:: Listed records
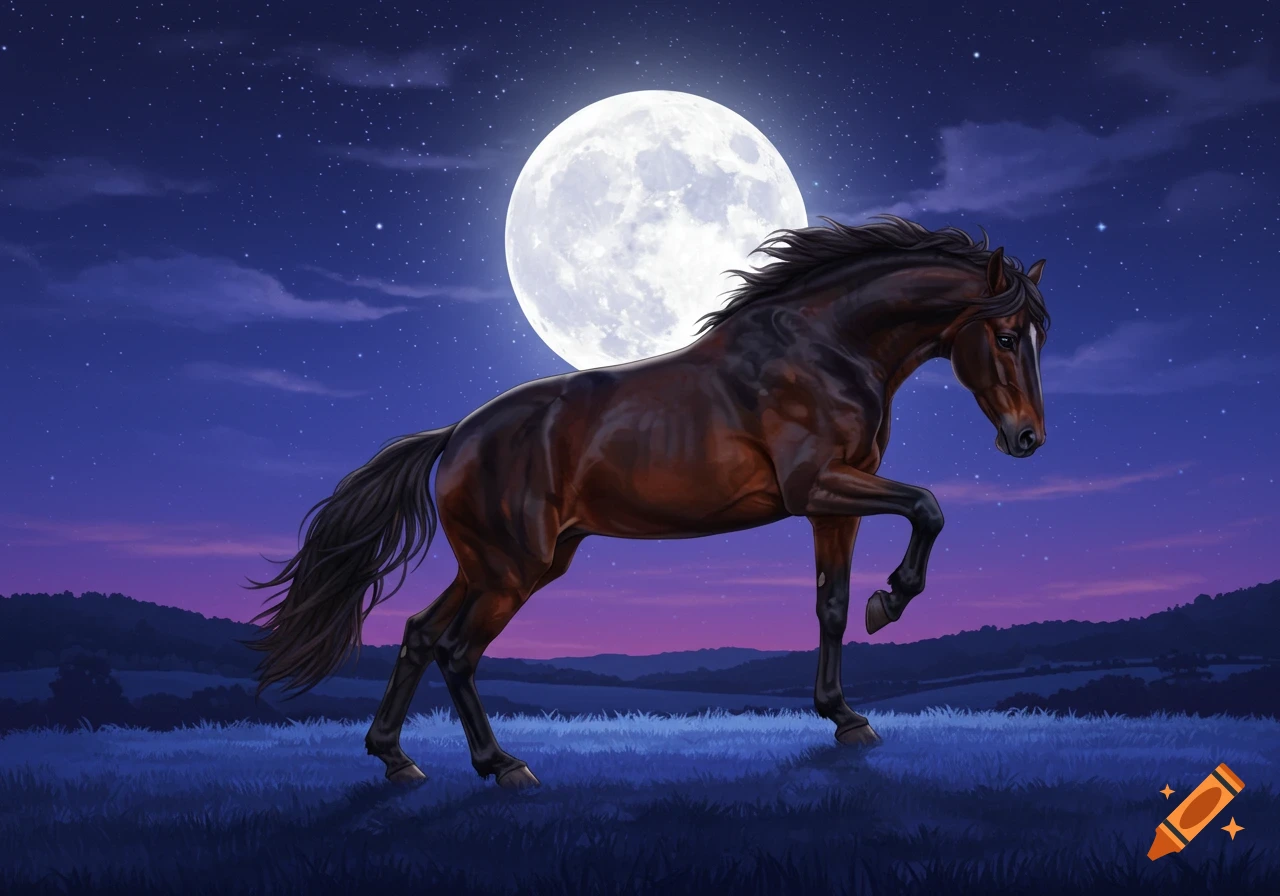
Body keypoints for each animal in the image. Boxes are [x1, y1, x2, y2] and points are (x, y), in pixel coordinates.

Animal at [247, 215, 1050, 789]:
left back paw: (396, 760)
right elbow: (929, 506)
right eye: (1007, 335)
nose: (1028, 437)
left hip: (500, 565)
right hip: (511, 571)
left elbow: (831, 604)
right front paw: (893, 602)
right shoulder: (821, 486)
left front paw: (846, 715)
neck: (826, 349)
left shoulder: (831, 508)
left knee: (418, 635)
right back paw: (502, 766)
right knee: (456, 651)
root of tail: (455, 437)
::::
[Instructions for the task]: Copy every line of the records above that holds the word "right".

[Solution for this exercise]:
right elbow: (929, 506)
right eye: (1007, 335)
right hip: (511, 571)
right front paw: (893, 602)
right shoulder: (821, 486)
right back paw: (502, 766)
right knee: (456, 651)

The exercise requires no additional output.